# PROBLEM TO WORK ON:
Please take the records that follow and repeat exactly the lines starting with the line with "right front paw: (436, 1647)" and going on through the line with "left knee: (1246, 1374)".

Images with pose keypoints
----------
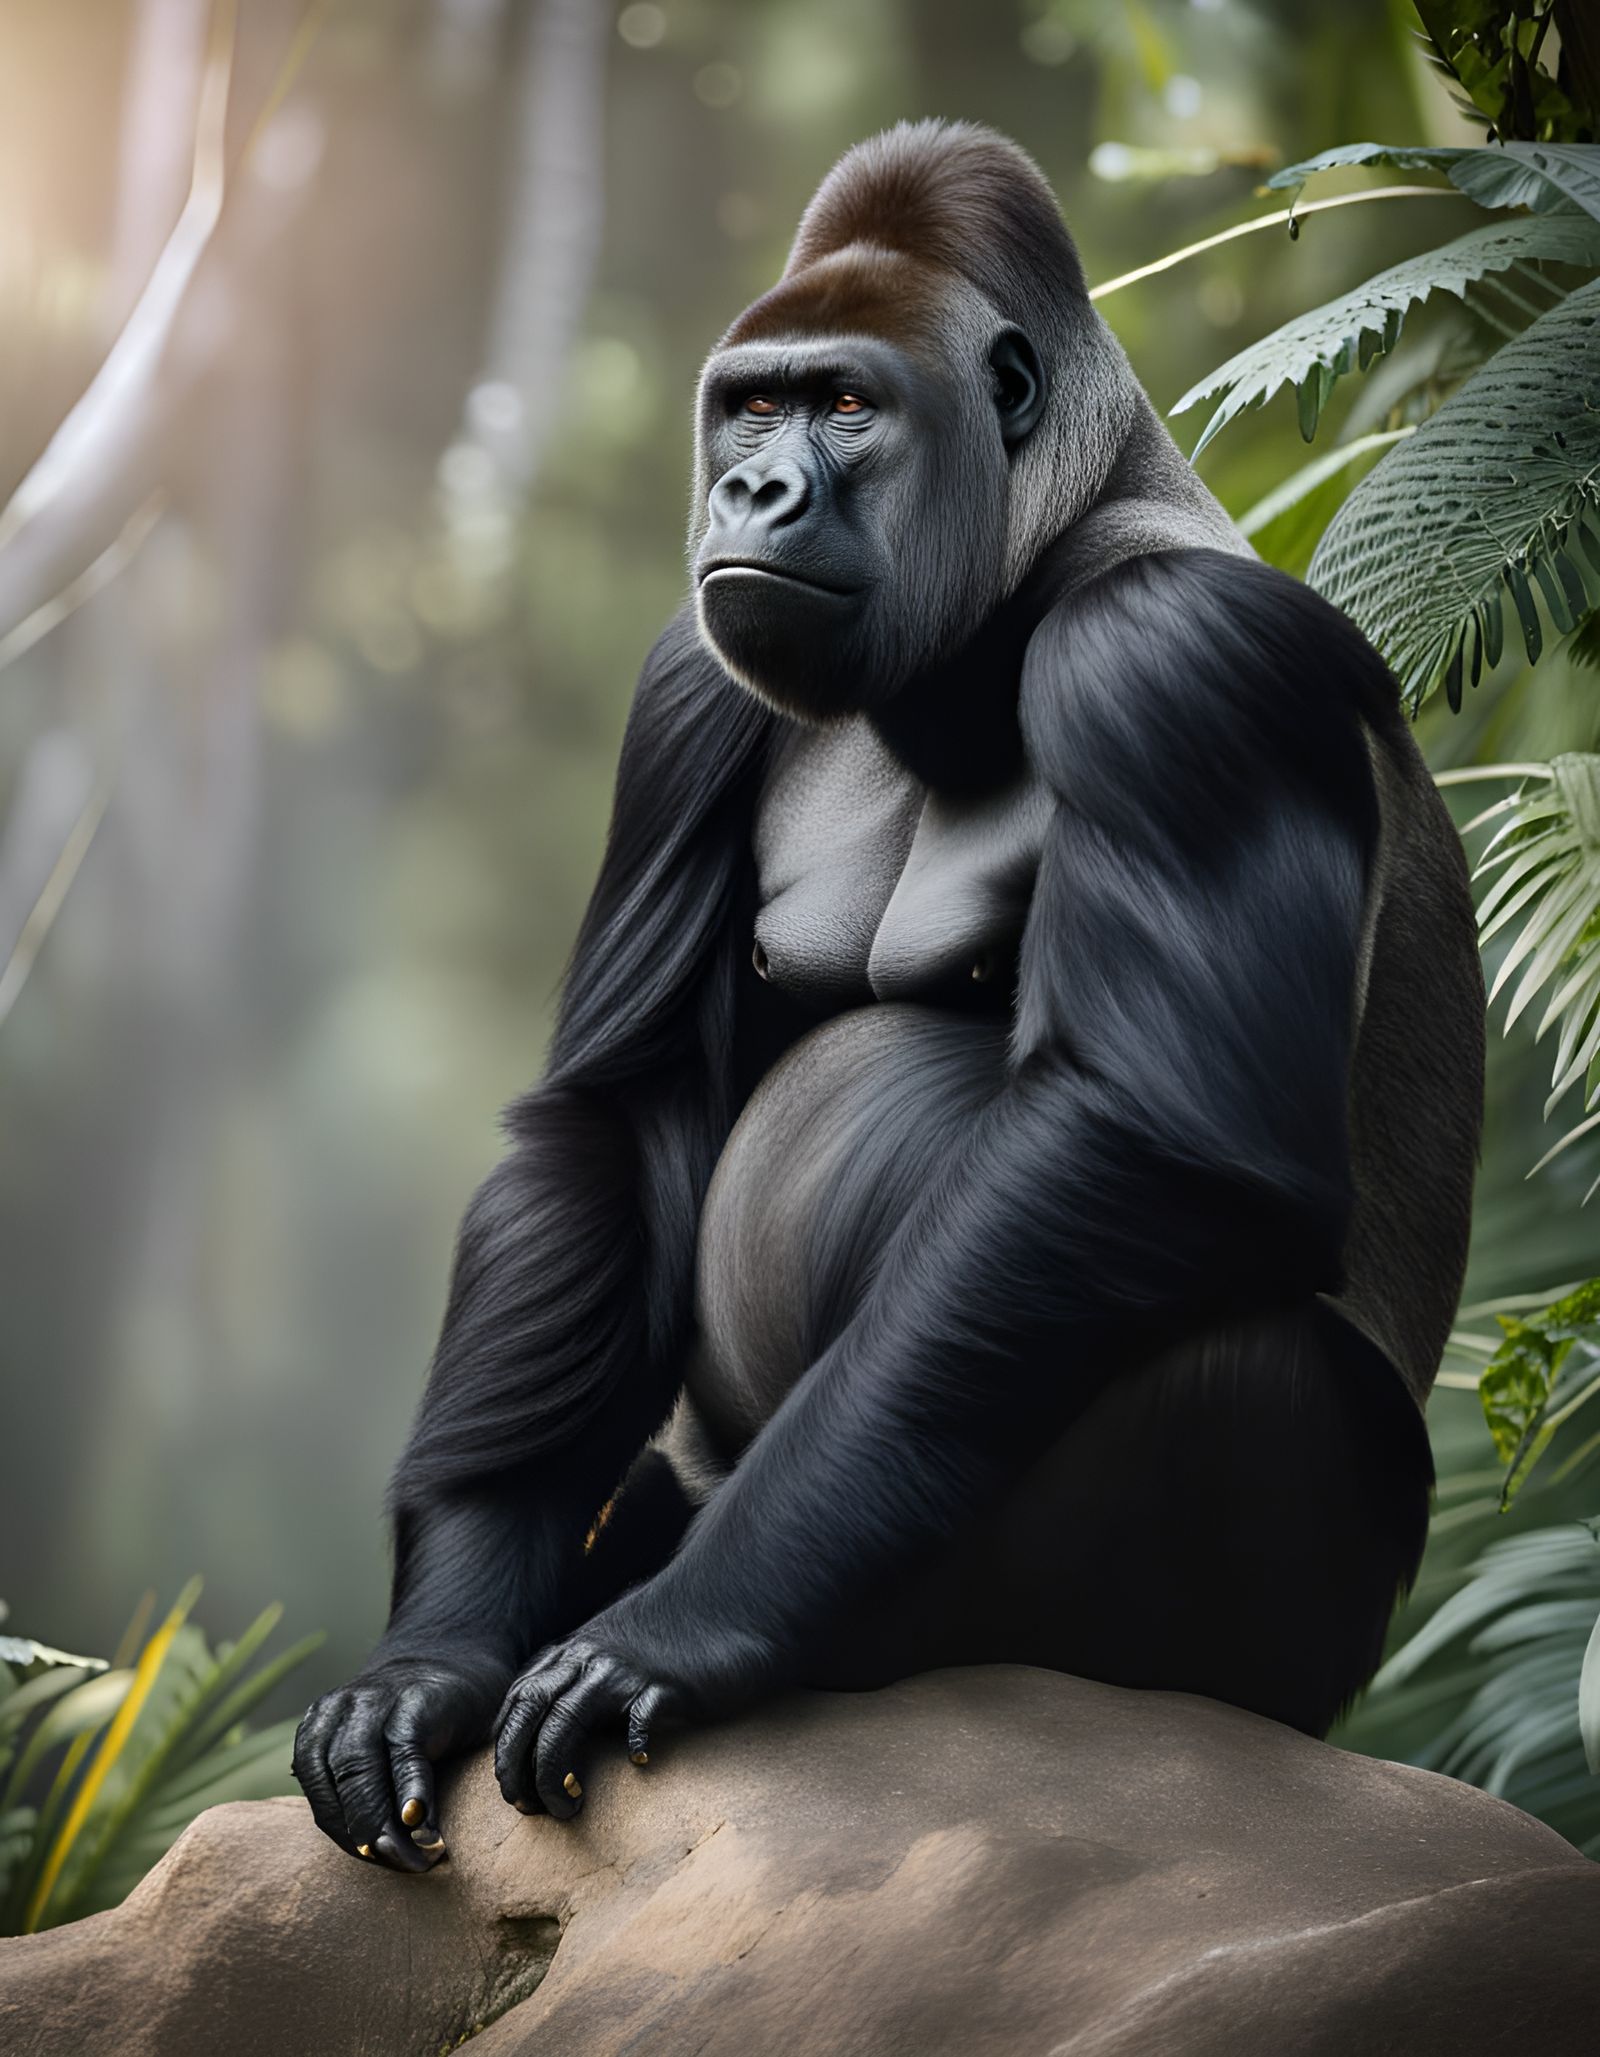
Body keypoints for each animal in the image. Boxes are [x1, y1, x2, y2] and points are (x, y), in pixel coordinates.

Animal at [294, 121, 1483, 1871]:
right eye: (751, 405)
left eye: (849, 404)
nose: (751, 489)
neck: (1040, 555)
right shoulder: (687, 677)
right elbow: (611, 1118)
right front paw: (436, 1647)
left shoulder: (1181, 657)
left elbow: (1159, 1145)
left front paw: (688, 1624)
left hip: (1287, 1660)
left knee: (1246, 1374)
----------
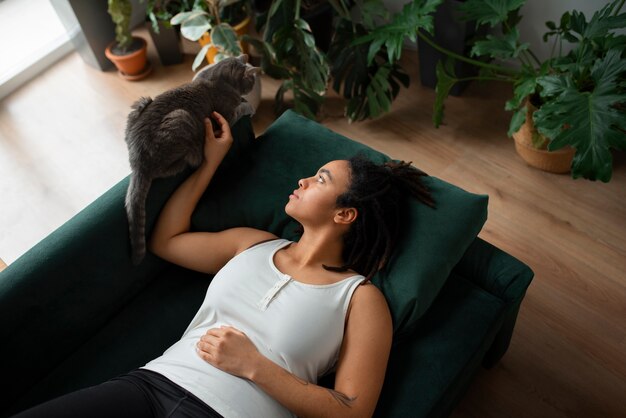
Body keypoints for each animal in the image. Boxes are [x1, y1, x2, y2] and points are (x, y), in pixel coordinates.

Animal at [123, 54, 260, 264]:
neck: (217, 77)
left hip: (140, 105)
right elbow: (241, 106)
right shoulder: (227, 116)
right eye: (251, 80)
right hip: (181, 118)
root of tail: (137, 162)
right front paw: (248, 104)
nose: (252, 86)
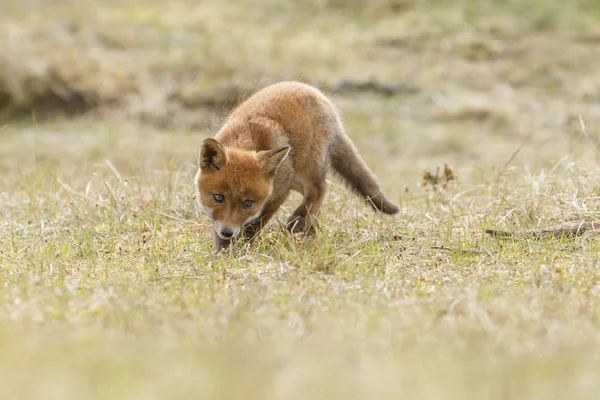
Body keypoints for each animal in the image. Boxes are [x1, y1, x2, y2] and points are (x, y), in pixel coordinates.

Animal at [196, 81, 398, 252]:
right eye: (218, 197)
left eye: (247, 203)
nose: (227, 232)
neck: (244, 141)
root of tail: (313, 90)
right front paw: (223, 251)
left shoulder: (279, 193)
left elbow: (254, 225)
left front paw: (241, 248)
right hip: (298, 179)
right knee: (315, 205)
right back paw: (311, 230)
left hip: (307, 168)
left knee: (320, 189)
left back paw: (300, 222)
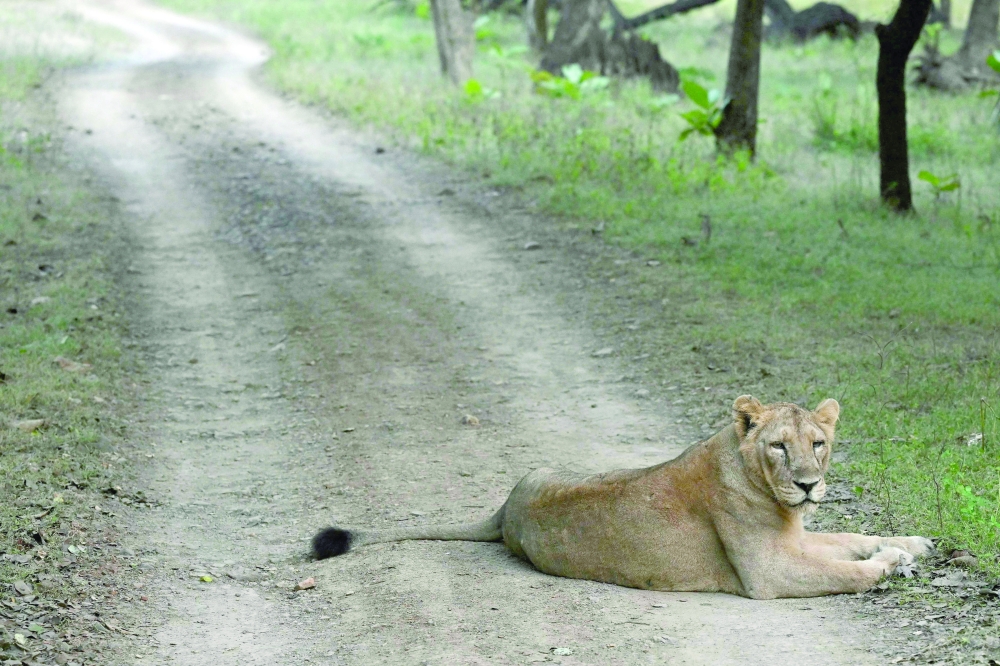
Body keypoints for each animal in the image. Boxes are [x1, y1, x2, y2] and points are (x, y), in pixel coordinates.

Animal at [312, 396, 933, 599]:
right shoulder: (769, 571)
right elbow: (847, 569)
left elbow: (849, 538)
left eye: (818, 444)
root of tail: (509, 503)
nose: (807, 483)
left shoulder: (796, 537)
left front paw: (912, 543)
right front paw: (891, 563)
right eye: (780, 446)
----------
# ANSWER:
right front paw: (436, 1647)
left shoulder: (1181, 657)
left elbow: (1159, 1145)
left front paw: (688, 1624)
left hip: (1287, 1660)
left knee: (1246, 1374)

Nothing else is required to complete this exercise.